(Text segment begins)
Studio album by Mayhem
- Released: 23 April 2007
- Recorded: 13 November – 4 December 2006
- Studios: Mølla Studio, Gjerstad, Norway
- Genre: Black metal
- Length: 40:46
- Label: Season of Mist
- Producers: Blasphemer; Attila;

Mayhem chronology
| Chimera (2004) | Ordo Ad Chao (2007) | Esoteric Warfare (2014) |

= Ordo Ad Chao =

Ordo Ad Chao is the fourth studio album by the Norwegian black metal band Mayhem. The album received the Spellemann Award for best heavy metal album on 2 February 2008.

Professional ratings
Review scores
| Source | Rating |
| About.com | Star |
| Chronicles of Chaos | 8/10 |
| Metal Storm | 9.0/10.0 |
| PopMatters | 5/10 |
| The Observer | Star |
| Sputnikmusic | 4.0/5 |

==Background==

Ordo Ad Chao is the first album to feature vocalist Attila Csihar since the 1994 debut De Mysteriis Dom Sathanas and the last with Blasphemer before he announced his departure from the band in 2008.

Ordo Ad Chao was released on 23 April 2007. It charted at #12 in Norway, making it the band's highest-charting album yet. There is a version of the album supplied in a metal case that is limited to a production of 3,000.

==Music style and songwriting==
Drummer, Hellhammer said that the drum tracks were not equalized and only the bass drums were triggered. He concluded "the production sounds necro as fuck, but that's the way we wanted it – this time. It represents Mayhem today." Indeed, the sound of the album is much rawer than that of any official Mayhem studio release since Deathcrush, with a very bass-heavy mix. Despite that, the album continues the somewhat unorthodox songwriting approach showcased on the band's last two releases, with "Illuminate Eliminate" being the band's second longest song. Despite being a black metal album, it has some death metal influences including the use of death grunt vocals.
(Text segment ends)
(Given records begins)
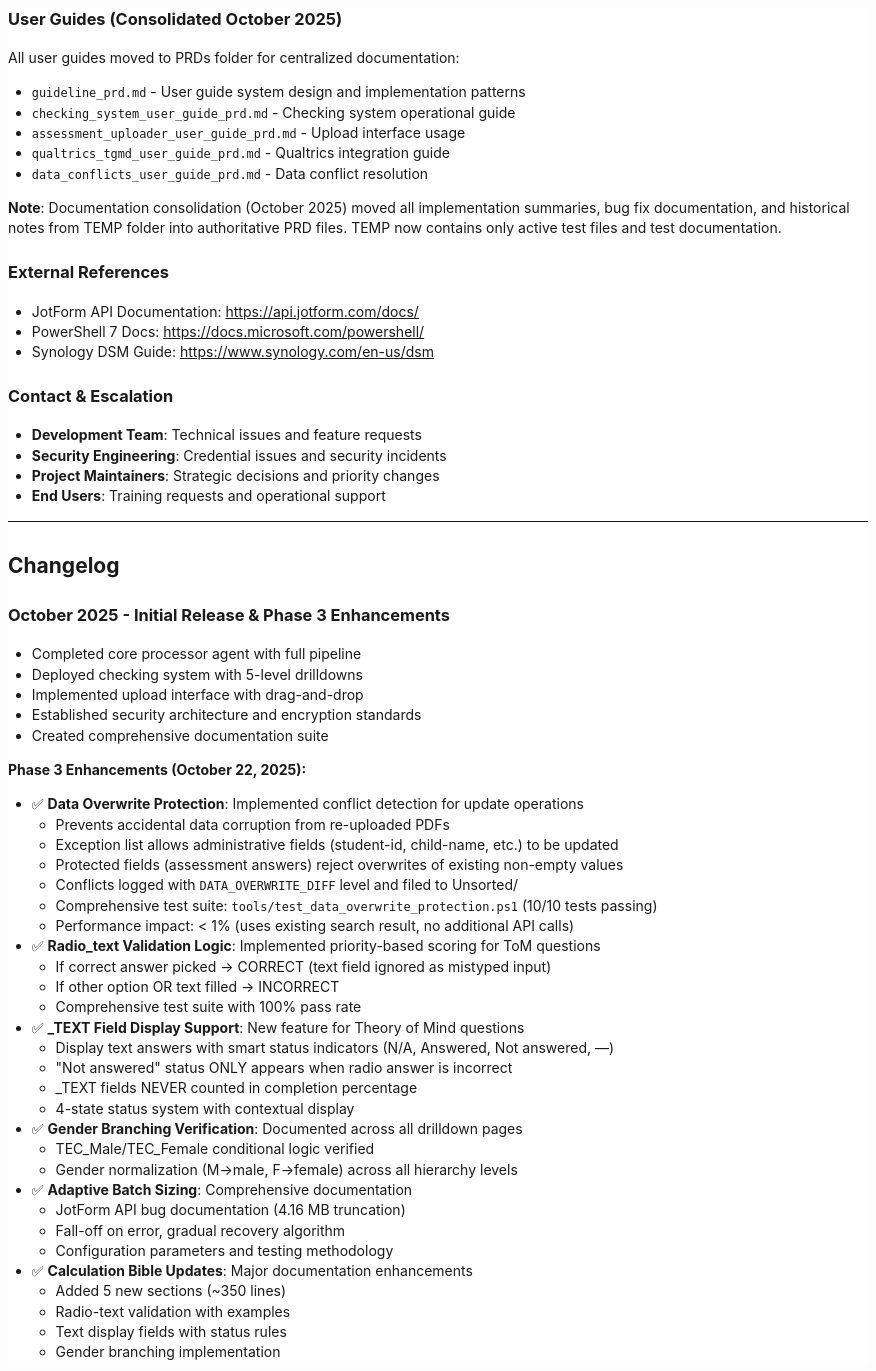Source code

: ### User Guides (Consolidated October 2025)
All user guides moved to PRDs folder for centralized documentation:
- `guideline_prd.md` - User guide system design and implementation patterns
- `checking_system_user_guide_prd.md` - Checking system operational guide
- `assessment_uploader_user_guide_prd.md` - Upload interface usage
- `qualtrics_tgmd_user_guide_prd.md` - Qualtrics integration guide
- `data_conflicts_user_guide_prd.md` - Data conflict resolution

**Note**: Documentation consolidation (October 2025) moved all implementation summaries, bug fix documentation, and historical notes from TEMP folder into authoritative PRD files. TEMP now contains only active test files and test documentation.

### External References
- JotForm API Documentation: https://api.jotform.com/docs/
- PowerShell 7 Docs: https://docs.microsoft.com/powershell/
- Synology DSM Guide: https://www.synology.com/en-us/dsm

### Contact & Escalation
- **Development Team**: Technical issues and feature requests
- **Security Engineering**: Credential issues and security incidents
- **Project Maintainers**: Strategic decisions and priority changes
- **End Users**: Training requests and operational support

---

## Changelog

### October 2025 - Initial Release & Phase 3 Enhancements
- Completed core processor agent with full pipeline
- Deployed checking system with 5-level drilldowns
- Implemented upload interface with drag-and-drop
- Established security architecture and encryption standards
- Created comprehensive documentation suite

**Phase 3 Enhancements (October 22, 2025):**
- ✅ **Data Overwrite Protection**: Implemented conflict detection for update operations
  - Prevents accidental data corruption from re-uploaded PDFs
  - Exception list allows administrative fields (student-id, child-name, etc.) to be updated
  - Protected fields (assessment answers) reject overwrites of existing non-empty values
  - Conflicts logged with `DATA_OVERWRITE_DIFF` level and filed to Unsorted/
  - Comprehensive test suite: `tools/test_data_overwrite_protection.ps1` (10/10 tests passing)
  - Performance impact: < 1% (uses existing search result, no additional API calls)
- ✅ **Radio_text Validation Logic**: Implemented priority-based scoring for ToM questions
  - If correct answer picked → CORRECT (text field ignored as mistyped input)
  - If other option OR text filled → INCORRECT
  - Comprehensive test suite with 100% pass rate
- ✅ **_TEXT Field Display Support**: New feature for Theory of Mind questions
  - Display text answers with smart status indicators (N/A, Answered, Not answered, —)
  - "Not answered" status ONLY appears when radio answer is incorrect
  - _TEXT fields NEVER counted in completion percentage
  - 4-state status system with contextual display
- ✅ **Gender Branching Verification**: Documented across all drilldown pages
  - TEC_Male/TEC_Female conditional logic verified
  - Gender normalization (M→male, F→female) across all hierarchy levels
- ✅ **Adaptive Batch Sizing**: Comprehensive documentation
  - JotForm API bug documentation (4.16 MB truncation)
  - Fall-off on error, gradual recovery algorithm
  - Configuration parameters and testing methodology
- ✅ **Calculation Bible Updates**: Major documentation enhancements
  - Added 5 new sections (~350 lines)
  - Radio-text validation with examples
  - Text display fields with status rules
  - Gender branching implementation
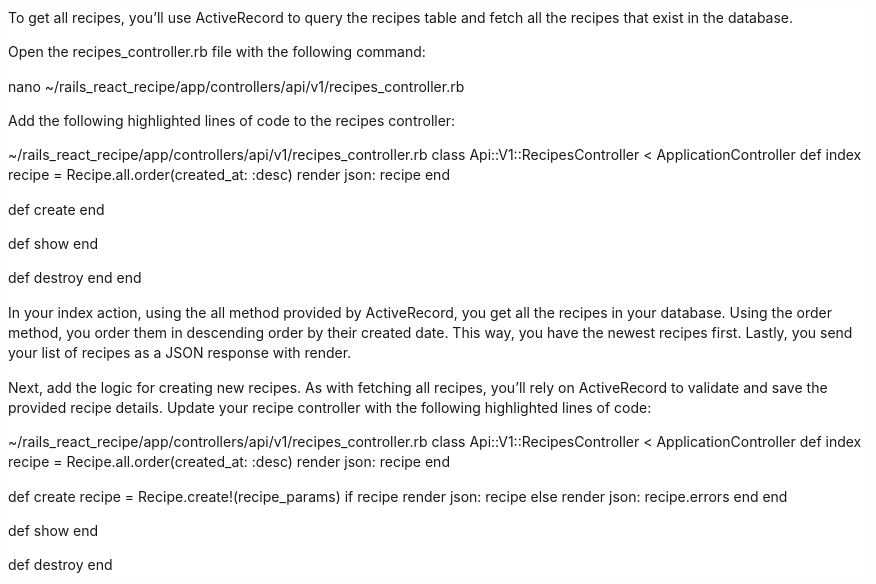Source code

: To get all recipes, you’ll use ActiveRecord to query the recipes table and fetch all the recipes that exist in the database.

Open the recipes_controller.rb file with the following command:

nano ~/rails_react_recipe/app/controllers/api/v1/recipes_controller.rb
 
Add the following highlighted lines of code to the recipes controller:

~/rails_react_recipe/app/controllers/api/v1/recipes_controller.rb
class Api::V1::RecipesController < ApplicationController
  def index
    recipe = Recipe.all.order(created_at: :desc)
    render json: recipe
  end

  def create
  end

  def show
  end

  def destroy
  end
end
 
In your index action, using the all method provided by ActiveRecord, you get all the recipes in your database. Using the order method, you order them in descending order by their created date. This way, you have the newest recipes first. Lastly, you send your list of recipes as a JSON response with render.

Next, add the logic for creating new recipes. As with fetching all recipes, you’ll rely on ActiveRecord to validate and save the provided recipe details. Update your recipe controller with the following highlighted lines of code:

~/rails_react_recipe/app/controllers/api/v1/recipes_controller.rb
class Api::V1::RecipesController < ApplicationController
  def index
    recipe = Recipe.all.order(created_at: :desc)
    render json: recipe
  end

  def create
    recipe = Recipe.create!(recipe_params)
    if recipe
      render json: recipe
    else
      render json: recipe.errors
    end
  end

  def show
  end

  def destroy
  end
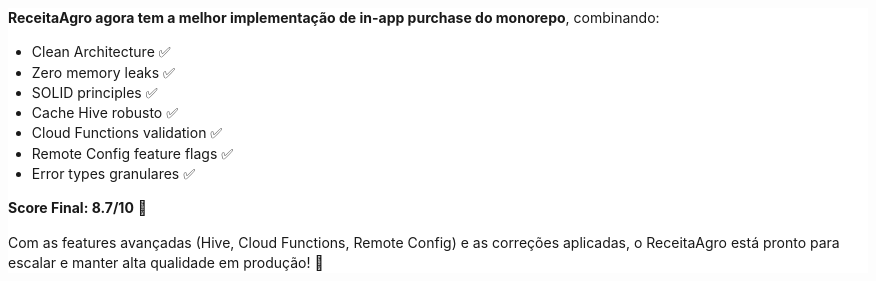 **ReceitaAgro agora tem a melhor implementação de in-app purchase do monorepo**, combinando:
- Clean Architecture ✅
- Zero memory leaks ✅
- SOLID principles ✅
- Cache Hive robusto ✅
- Cloud Functions validation ✅
- Remote Config feature flags ✅
- Error types granulares ✅

**Score Final: 8.7/10** 🚀

Com as features avançadas (Hive, Cloud Functions, Remote Config) e as correções aplicadas, o ReceitaAgro está pronto para escalar e manter alta qualidade em produção! 🎉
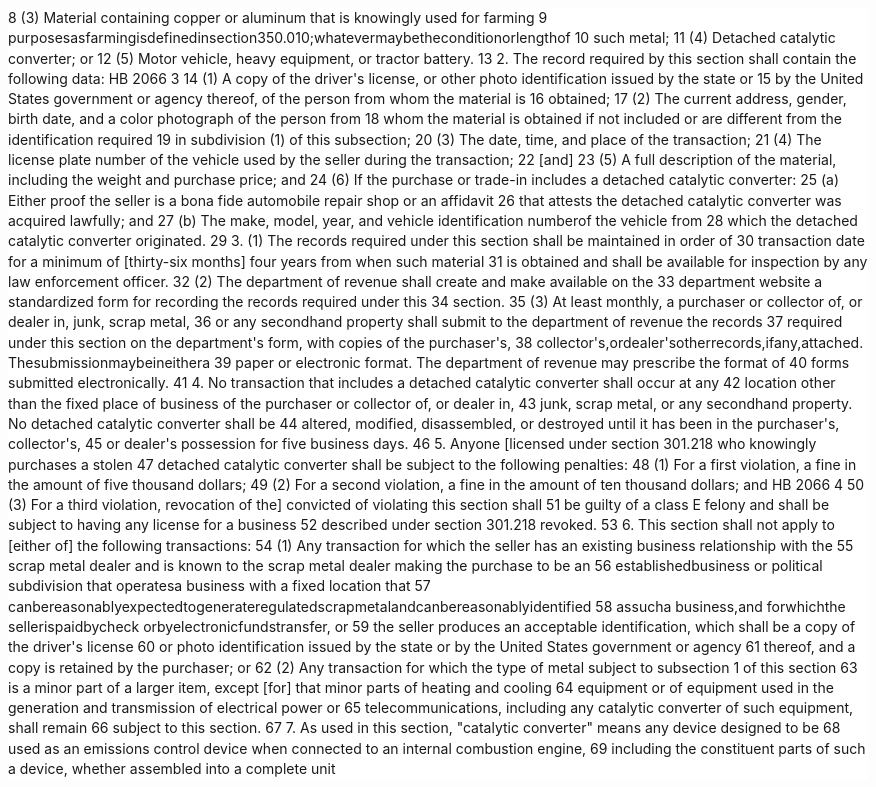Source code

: 8 (3) Material containing copper or aluminum that is knowingly used for farming
9 purposesasfarmingisdefinedinsection350.010;whatevermaybetheconditionorlengthof
10 such metal;
11 (4) Detached catalytic converter; or
12 (5) Motor vehicle, heavy equipment, or tractor battery.
13 2. The record required by this section shall contain the following data:
HB 2066 3
14 (1) A copy of the driver's license, or other photo identification issued by the state or
15 by the United States government or agency thereof, of the person from whom the material is
16 obtained;
17 (2) The current address, gender, birth date, and a color photograph of the person from
18 whom the material is obtained if not included or are different from the identification required
19 in subdivision (1) of this subsection;
20 (3) The date, time, and place of the transaction;
21 (4) The license plate number of the vehicle used by the seller during the transaction;
22 [and]
23 (5) A full description of the material, including the weight and purchase price; and
24 (6) If the purchase or trade-in includes a detached catalytic converter:
25 (a) Either proof the seller is a bona fide automobile repair shop or an affidavit
26 that attests the detached catalytic converter was acquired lawfully; and
27 (b) The make, model, year, and vehicle identification numberof the vehicle from
28 which the detached catalytic converter originated.
29 3. (1) The records required under this section shall be maintained in order of
30 transaction date for a minimum of [thirty-six months] four years from when such material
31 is obtained and shall be available for inspection by any law enforcement officer.
32 (2) The department of revenue shall create and make available on the
33 department website a standardized form for recording the records required under this
34 section.
35 (3) At least monthly, a purchaser or collector of, or dealer in, junk, scrap metal,
36 or any secondhand property shall submit to the department of revenue the records
37 required under this section on the department's form, with copies of the purchaser's,
38 collector's,ordealer'sotherrecords,ifany,attached. Thesubmissionmaybeineithera
39 paper or electronic format. The department of revenue may prescribe the format of
40 forms submitted electronically.
41 4. No transaction that includes a detached catalytic converter shall occur at any
42 location other than the fixed place of business of the purchaser or collector of, or dealer in,
43 junk, scrap metal, or any secondhand property. No detached catalytic converter shall be
44 altered, modified, disassembled, or destroyed until it has been in the purchaser's, collector's,
45 or dealer's possession for five business days.
46 5. Anyone [licensed under section 301.218 who knowingly purchases a stolen
47 detached catalytic converter shall be subject to the following penalties:
48 (1) For a first violation, a fine in the amount of five thousand dollars;
49 (2) For a second violation, a fine in the amount of ten thousand dollars; and
HB 2066 4
50 (3) For a third violation, revocation of the] convicted of violating this section shall
51 be guilty of a class E felony and shall be subject to having any license for a business
52 described under section 301.218 revoked.
53 6. This section shall not apply to [either of] the following transactions:
54 (1) Any transaction for which the seller has an existing business relationship with the
55 scrap metal dealer and is known to the scrap metal dealer making the purchase to be an
56 establishedbusiness or political subdivision that operatesa business with a fixed location that
57 canbereasonablyexpectedtogenerateregulatedscrapmetalandcanbereasonablyidentified
58 assucha business,and forwhichthe sellerispaidbycheck orbyelectronicfundstransfer, or
59 the seller produces an acceptable identification, which shall be a copy of the driver's license
60 or photo identification issued by the state or by the United States government or agency
61 thereof, and a copy is retained by the purchaser; or
62 (2) Any transaction for which the type of metal subject to subsection 1 of this section
63 is a minor part of a larger item, except [for] that minor parts of heating and cooling
64 equipment or of equipment used in the generation and transmission of electrical power or
65 telecommunications, including any catalytic converter of such equipment, shall remain
66 subject to this section.
67 7. As used in this section, "catalytic converter" means any device designed to be
68 used as an emissions control device when connected to an internal combustion engine,
69 including the constituent parts of such a device, whether assembled into a complete unit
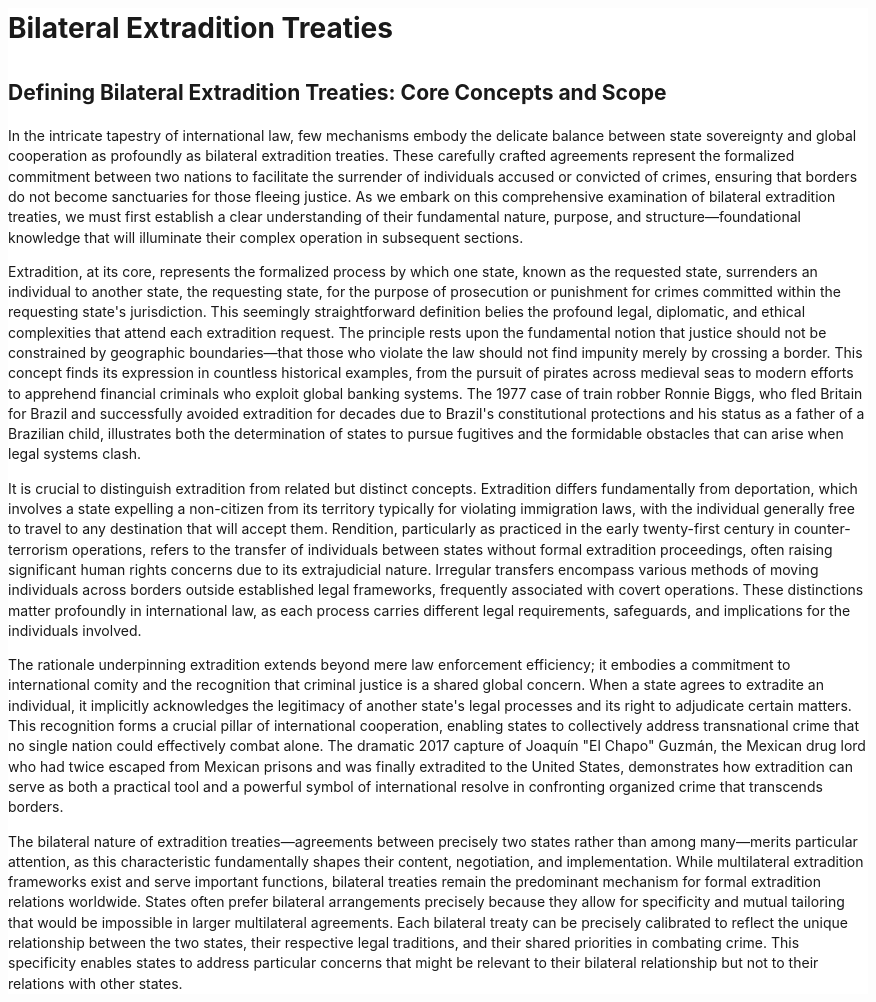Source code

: 
# Bilateral Extradition Treaties

## Defining Bilateral Extradition Treaties: Core Concepts and Scope

In the intricate tapestry of international law, few mechanisms embody the delicate balance between state sovereignty and global cooperation as profoundly as bilateral extradition treaties. These carefully crafted agreements represent the formalized commitment between two nations to facilitate the surrender of individuals accused or convicted of crimes, ensuring that borders do not become sanctuaries for those fleeing justice. As we embark on this comprehensive examination of bilateral extradition treaties, we must first establish a clear understanding of their fundamental nature, purpose, and structure—foundational knowledge that will illuminate their complex operation in subsequent sections.

Extradition, at its core, represents the formalized process by which one state, known as the requested state, surrenders an individual to another state, the requesting state, for the purpose of prosecution or punishment for crimes committed within the requesting state's jurisdiction. This seemingly straightforward definition belies the profound legal, diplomatic, and ethical complexities that attend each extradition request. The principle rests upon the fundamental notion that justice should not be constrained by geographic boundaries—that those who violate the law should not find impunity merely by crossing a border. This concept finds its expression in countless historical examples, from the pursuit of pirates across medieval seas to modern efforts to apprehend financial criminals who exploit global banking systems. The 1977 case of train robber Ronnie Biggs, who fled Britain for Brazil and successfully avoided extradition for decades due to Brazil's constitutional protections and his status as a father of a Brazilian child, illustrates both the determination of states to pursue fugitives and the formidable obstacles that can arise when legal systems clash.

It is crucial to distinguish extradition from related but distinct concepts. Extradition differs fundamentally from deportation, which involves a state expelling a non-citizen from its territory typically for violating immigration laws, with the individual generally free to travel to any destination that will accept them. Rendition, particularly as practiced in the early twenty-first century in counter-terrorism operations, refers to the transfer of individuals between states without formal extradition proceedings, often raising significant human rights concerns due to its extrajudicial nature. Irregular transfers encompass various methods of moving individuals across borders outside established legal frameworks, frequently associated with covert operations. These distinctions matter profoundly in international law, as each process carries different legal requirements, safeguards, and implications for the individuals involved.

The rationale underpinning extradition extends beyond mere law enforcement efficiency; it embodies a commitment to international comity and the recognition that criminal justice is a shared global concern. When a state agrees to extradite an individual, it implicitly acknowledges the legitimacy of another state's legal processes and its right to adjudicate certain matters. This recognition forms a crucial pillar of international cooperation, enabling states to collectively address transnational crime that no single nation could effectively combat alone. The dramatic 2017 capture of Joaquín "El Chapo" Guzmán, the Mexican drug lord who had twice escaped from Mexican prisons and was finally extradited to the United States, demonstrates how extradition can serve as both a practical tool and a powerful symbol of international resolve in confronting organized crime that transcends borders.

The bilateral nature of extradition treaties—agreements between precisely two states rather than among many—merits particular attention, as this characteristic fundamentally shapes their content, negotiation, and implementation. While multilateral extradition frameworks exist and serve important functions, bilateral treaties remain the predominant mechanism for formal extradition relations worldwide. States often prefer bilateral arrangements precisely because they allow for specificity and mutual tailoring that would be impossible in larger multilateral agreements. Each bilateral treaty can be precisely calibrated to reflect the unique relationship between the two states, their respective legal traditions, and their shared priorities in combating crime. This specificity enables states to address particular concerns that might be relevant to their bilateral relationship but not to their relations with other states.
(Given records ends)
** What is expected **
Write out the entire Ordo Ad Chao article word for word, from start to finish. You won't need the rows for this.

** Solution for this problem **
Studio album by Mayhem
- Released: 23 April 2007
- Recorded: 13 November – 4 December 2006
- Studios: Mølla Studio, Gjerstad, Norway
- Genre: Black metal
- Length: 40:46
- Label: Season of Mist
- Producers: Blasphemer; Attila;

Mayhem chronology
| Chimera (2004) | Ordo Ad Chao (2007) | Esoteric Warfare (2014) |

= Ordo Ad Chao =

Ordo Ad Chao is the fourth studio album by the Norwegian black metal band Mayhem. The album received the Spellemann Award for best heavy metal album on 2 February 2008.

Professional ratings
Review scores
| Source | Rating |
| About.com | Star |
| Chronicles of Chaos | 8/10 |
| Metal Storm | 9.0/10.0 |
| PopMatters | 5/10 |
| The Observer | Star |
| Sputnikmusic | 4.0/5 |

==Background==

Ordo Ad Chao is the first album to feature vocalist Attila Csihar since the 1994 debut De Mysteriis Dom Sathanas and the last with Blasphemer before he announced his departure from the band in 2008.

Ordo Ad Chao was released on 23 April 2007. It charted at #12 in Norway, making it the band's highest-charting album yet. There is a version of the album supplied in a metal case that is limited to a production of 3,000.

==Music style and songwriting==
Drummer, Hellhammer said that the drum tracks were not equalized and only the bass drums were triggered. He concluded "the production sounds necro as fuck, but that's the way we wanted it – this time. It represents Mayhem today." Indeed, the sound of the album is much rawer than that of any official Mayhem studio release since Deathcrush, with a very bass-heavy mix. Despite that, the album continues the somewhat unorthodox songwriting approach showcased on the band's last two releases, with "Illuminate Eliminate" being the band's second longest song. Despite being a black metal album, it has some death metal influences including the use of death grunt vocals.